Henry et al. Regional grey matter atrophy in clinically isolated syndromes at presentation. J Neurol Neurosurg Psychiatry. 2008 Nov;79(11):1236-44.
BACKGROUND: The presence and degree of neuronal degeneration already existing in MSers at their initial presentation with a clinically isolated syndrome suggestive of multiple sclerosis (CIS) is unclear, and whole brain or whole normalised grey matter analyses have not demonstrated significant atrophy in CIS cohorts at clinical presentation. Voxel-based analyses allow detection of regional atrophy throughout the brain and, therefore, may be sensitive to regional atrophy in CIS patients, and these changes may correspond with clinical disability.
METHODS: This study used a modified voxel-based morphometry (VBM) method to correct for lesion effects to analyse regional atrophy and perform voxel-wise correlations between volume and clinical metrics in 41 untreated CISers at presentation compared with 49 healthy controls.
” Voxel-based morphometry (VBM) is a technique that has been developed by MRIers to look at anatomical or structural features of the brain. A voxel is the 3D-analgoue to a pixel, which is a 2D enity.”
RESULTS: The results confirmed that there was no significant difference in whole normalised grey matter volume between CIS and controls, whereas VBM showed significant areas of bilateral thalamic, hypothalamic, putamen and caudate atrophy.
“The thalamus, hypothalamus, putamen and caudate are deep gray matter or cluster of neurones deep within the brain. These structures are often referred to as the deep gray matter.”

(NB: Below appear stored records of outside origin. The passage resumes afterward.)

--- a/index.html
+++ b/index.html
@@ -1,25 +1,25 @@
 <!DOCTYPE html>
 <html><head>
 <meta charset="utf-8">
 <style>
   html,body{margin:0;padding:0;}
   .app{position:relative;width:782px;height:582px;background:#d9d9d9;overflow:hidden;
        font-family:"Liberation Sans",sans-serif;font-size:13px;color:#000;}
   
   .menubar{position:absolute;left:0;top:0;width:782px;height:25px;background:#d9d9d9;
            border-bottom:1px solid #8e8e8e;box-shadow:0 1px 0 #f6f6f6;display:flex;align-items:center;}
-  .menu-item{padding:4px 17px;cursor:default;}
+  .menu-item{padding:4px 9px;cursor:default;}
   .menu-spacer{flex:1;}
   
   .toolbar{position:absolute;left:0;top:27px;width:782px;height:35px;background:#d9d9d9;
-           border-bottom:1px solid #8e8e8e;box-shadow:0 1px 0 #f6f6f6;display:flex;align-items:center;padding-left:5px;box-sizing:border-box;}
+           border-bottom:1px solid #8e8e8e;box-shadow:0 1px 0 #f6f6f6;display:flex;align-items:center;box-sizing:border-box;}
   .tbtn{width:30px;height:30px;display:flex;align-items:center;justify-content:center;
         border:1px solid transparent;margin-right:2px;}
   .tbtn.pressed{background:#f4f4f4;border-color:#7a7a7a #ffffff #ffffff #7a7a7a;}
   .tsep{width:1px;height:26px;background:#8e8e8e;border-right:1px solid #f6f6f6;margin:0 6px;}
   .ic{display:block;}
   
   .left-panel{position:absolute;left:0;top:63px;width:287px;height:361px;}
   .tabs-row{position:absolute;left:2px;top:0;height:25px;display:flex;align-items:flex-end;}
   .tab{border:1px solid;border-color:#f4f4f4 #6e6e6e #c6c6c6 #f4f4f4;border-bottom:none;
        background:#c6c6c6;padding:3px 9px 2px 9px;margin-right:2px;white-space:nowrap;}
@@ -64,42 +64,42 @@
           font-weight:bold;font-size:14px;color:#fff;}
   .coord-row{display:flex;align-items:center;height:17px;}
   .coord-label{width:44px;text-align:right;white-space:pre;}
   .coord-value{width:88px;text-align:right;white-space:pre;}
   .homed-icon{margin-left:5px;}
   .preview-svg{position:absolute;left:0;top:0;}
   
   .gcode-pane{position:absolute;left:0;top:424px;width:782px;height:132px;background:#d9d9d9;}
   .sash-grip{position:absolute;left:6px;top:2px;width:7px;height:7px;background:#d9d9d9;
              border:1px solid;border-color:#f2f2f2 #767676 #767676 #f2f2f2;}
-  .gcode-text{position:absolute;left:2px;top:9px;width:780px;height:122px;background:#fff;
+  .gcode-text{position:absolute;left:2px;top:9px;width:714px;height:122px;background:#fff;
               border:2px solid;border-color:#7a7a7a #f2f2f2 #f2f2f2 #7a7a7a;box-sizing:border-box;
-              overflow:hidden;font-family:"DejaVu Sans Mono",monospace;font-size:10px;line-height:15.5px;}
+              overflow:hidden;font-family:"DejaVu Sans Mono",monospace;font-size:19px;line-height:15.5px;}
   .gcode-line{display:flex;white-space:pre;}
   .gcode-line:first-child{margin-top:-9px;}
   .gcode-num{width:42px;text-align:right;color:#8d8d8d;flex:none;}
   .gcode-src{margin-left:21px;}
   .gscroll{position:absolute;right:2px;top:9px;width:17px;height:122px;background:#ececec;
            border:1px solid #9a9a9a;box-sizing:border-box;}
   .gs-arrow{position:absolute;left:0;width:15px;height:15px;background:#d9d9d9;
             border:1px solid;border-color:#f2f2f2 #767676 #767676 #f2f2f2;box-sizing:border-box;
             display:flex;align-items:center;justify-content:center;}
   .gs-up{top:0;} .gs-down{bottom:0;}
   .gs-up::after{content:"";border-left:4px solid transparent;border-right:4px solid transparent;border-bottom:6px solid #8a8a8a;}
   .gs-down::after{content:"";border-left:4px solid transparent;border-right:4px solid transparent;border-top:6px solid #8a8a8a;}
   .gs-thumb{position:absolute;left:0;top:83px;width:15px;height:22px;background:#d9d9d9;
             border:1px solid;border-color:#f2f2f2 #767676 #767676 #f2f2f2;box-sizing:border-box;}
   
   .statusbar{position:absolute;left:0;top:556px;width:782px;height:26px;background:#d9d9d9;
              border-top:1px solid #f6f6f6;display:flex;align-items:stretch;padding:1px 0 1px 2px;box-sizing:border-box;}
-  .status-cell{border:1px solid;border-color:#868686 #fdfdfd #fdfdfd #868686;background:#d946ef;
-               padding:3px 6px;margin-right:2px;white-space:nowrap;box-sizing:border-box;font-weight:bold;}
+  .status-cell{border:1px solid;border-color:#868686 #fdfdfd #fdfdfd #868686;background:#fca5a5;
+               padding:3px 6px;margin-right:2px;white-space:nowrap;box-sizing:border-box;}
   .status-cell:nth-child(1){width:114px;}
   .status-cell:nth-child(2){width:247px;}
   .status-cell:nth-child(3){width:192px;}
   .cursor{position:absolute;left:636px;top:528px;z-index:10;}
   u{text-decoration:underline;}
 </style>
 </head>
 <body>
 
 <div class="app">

Voxel-wise correlations with clinical measures showed that cerebellar volumes correlated with clinical cerebellar function, nine-hole peg test scores and the Multiple Sclerosis Functional Composite (MSFC) score, and that the MSFC score was also correlated with putamen volume. Lastly, T1 lesion volumes were found to correlate with thalamic and hippocampal atrophy, suggesting a link between white matter lesions and grey matter degeneration at the earliest stages of multiple sclerosis.

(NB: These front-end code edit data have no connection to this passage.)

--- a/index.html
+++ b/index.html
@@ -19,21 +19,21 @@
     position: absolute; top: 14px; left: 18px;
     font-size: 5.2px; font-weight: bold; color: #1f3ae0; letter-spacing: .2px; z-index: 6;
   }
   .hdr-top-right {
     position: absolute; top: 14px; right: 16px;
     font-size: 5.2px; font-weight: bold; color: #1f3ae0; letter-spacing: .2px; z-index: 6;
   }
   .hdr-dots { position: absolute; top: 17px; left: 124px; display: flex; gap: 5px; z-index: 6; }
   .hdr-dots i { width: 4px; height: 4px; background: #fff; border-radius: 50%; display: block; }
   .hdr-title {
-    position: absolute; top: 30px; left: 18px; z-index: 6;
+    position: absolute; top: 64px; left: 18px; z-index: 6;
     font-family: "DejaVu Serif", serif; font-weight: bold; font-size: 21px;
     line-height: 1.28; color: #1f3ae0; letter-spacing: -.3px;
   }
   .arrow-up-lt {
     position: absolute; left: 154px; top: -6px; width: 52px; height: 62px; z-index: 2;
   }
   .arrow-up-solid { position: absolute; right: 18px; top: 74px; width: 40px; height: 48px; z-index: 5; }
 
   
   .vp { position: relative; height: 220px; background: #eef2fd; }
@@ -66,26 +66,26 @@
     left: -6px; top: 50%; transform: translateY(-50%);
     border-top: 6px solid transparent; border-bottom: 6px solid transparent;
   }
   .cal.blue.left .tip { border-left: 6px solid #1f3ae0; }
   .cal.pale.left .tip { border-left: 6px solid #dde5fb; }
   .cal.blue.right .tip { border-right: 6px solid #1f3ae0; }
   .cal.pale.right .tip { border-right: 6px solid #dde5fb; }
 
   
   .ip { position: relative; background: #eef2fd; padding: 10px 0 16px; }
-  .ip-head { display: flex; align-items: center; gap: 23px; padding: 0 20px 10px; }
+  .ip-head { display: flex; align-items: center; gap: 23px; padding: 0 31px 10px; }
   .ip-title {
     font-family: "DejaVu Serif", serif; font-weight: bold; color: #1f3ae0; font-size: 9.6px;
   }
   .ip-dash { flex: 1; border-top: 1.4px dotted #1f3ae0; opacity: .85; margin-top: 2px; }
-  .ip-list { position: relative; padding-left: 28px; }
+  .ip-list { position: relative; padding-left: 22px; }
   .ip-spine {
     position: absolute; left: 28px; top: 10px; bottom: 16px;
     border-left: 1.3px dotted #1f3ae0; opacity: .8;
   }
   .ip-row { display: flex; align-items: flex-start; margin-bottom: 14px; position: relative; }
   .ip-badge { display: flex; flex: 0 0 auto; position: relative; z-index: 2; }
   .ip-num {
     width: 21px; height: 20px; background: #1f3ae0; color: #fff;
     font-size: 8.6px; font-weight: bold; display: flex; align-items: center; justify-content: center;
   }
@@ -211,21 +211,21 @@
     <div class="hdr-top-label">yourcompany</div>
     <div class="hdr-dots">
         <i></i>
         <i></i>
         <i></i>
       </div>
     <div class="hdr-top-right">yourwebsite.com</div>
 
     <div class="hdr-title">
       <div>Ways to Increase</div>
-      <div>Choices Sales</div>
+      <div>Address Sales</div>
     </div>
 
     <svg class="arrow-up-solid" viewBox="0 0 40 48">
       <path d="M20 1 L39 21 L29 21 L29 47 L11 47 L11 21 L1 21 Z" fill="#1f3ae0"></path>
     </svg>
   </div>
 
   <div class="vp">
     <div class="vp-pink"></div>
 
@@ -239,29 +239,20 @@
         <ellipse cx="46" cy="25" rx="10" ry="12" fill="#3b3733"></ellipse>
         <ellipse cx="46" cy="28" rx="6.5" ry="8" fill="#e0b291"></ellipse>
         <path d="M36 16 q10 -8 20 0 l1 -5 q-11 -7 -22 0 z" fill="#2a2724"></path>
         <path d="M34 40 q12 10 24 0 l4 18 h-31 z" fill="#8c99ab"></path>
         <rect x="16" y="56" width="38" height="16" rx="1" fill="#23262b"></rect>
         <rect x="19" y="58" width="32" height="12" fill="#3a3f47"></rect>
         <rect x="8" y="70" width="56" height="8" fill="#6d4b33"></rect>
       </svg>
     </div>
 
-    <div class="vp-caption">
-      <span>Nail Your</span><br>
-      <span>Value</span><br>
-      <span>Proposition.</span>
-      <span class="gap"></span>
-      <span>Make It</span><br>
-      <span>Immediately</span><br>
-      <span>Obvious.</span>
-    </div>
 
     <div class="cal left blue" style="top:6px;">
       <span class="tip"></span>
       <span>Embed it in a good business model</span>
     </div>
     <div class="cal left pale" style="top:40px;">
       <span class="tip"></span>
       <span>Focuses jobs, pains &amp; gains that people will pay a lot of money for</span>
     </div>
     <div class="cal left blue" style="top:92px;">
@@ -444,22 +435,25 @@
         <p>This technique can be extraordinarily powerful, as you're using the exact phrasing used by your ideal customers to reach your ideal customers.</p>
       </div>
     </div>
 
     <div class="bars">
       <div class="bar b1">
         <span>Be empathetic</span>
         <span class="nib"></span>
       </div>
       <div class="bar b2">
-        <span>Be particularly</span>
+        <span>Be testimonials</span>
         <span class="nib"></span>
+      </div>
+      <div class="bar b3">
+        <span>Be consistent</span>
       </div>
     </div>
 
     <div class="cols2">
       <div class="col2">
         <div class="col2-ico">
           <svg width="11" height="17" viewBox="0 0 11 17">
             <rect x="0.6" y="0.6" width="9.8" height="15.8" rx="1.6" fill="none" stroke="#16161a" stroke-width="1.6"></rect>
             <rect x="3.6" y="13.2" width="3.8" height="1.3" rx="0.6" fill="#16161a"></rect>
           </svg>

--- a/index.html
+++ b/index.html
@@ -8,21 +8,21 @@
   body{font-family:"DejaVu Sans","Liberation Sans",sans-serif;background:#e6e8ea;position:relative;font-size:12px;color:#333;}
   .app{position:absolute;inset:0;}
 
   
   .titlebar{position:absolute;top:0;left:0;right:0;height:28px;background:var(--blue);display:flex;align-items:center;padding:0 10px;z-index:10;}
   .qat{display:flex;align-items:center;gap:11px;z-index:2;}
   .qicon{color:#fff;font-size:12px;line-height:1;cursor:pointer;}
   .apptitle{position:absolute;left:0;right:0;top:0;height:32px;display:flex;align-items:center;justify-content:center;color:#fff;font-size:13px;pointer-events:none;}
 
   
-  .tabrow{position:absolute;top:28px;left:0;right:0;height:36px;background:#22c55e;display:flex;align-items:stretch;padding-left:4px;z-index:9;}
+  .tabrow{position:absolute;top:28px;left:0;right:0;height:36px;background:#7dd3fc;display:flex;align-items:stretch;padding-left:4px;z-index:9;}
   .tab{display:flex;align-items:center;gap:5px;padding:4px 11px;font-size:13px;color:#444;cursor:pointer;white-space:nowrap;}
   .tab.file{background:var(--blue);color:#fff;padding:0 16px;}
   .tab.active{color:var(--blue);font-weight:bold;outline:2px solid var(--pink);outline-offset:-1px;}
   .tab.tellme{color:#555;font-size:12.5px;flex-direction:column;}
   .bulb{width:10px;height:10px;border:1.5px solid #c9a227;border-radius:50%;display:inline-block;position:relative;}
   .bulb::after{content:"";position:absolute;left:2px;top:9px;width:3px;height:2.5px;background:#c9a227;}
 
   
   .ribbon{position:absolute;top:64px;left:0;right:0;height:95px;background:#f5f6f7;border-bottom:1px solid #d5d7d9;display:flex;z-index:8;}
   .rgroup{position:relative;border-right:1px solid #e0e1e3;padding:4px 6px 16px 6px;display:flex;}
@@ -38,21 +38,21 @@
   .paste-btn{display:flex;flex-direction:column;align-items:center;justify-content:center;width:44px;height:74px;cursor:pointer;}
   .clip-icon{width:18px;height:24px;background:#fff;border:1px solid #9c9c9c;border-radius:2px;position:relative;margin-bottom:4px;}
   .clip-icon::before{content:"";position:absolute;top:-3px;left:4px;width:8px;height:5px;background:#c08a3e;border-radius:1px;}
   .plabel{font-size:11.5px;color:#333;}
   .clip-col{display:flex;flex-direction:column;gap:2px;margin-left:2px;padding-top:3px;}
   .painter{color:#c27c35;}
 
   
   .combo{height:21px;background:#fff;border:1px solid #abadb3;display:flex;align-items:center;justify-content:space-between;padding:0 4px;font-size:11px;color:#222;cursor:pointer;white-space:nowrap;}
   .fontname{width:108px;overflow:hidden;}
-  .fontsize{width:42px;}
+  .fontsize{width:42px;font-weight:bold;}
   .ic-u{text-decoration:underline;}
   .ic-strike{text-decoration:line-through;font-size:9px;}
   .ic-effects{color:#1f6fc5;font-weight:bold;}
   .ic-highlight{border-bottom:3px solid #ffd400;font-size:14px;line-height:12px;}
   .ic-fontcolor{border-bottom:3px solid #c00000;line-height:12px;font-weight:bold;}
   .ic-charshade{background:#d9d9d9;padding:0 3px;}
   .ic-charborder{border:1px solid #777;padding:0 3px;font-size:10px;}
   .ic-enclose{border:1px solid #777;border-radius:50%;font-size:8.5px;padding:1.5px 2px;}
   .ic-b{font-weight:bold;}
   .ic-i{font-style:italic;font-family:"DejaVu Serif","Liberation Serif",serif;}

CONCLUSIONS: Atrophy is present in CISers at presentations, particularly in the thalamus, and other deep grey matter structures. Furthermore, the correlations with clinical metrics suggest the importance of this atrophy to clinical status and the correlation with T1 lesion load suggests a possible role of Wallerian degeneration.
“This is one of many studies to show that subtle brain atrophy exists at the very earliest clinical stage of MS, i.e. at presentation with the first attack. Many, including myself, would therefore argue that neurodegeneration is present from the clinical onset of MS. What drives this neurodegeneration is up for debate; is it inflammation that has occurred in the past or is the neurodegeneration driving the inflammation. We are currently trying to sort this out with several treatment trials; each trial is an experiment that adds knowledge. What this study, however is telling us that we need to take the progressive component of MS very seriously and start looking at ways to prevent or slow down the gray matter loss as early as possible. Apart from MS prevention this is one of the biggest research challenges in MS at present. On a more positive note several emerging DMTs have positive effects on the progressive brain atrophy that occurs in MSers; therefore I am confident that we will be able to impact on the neurodegenerative processes of MS that appear to occur independently of inflammation.”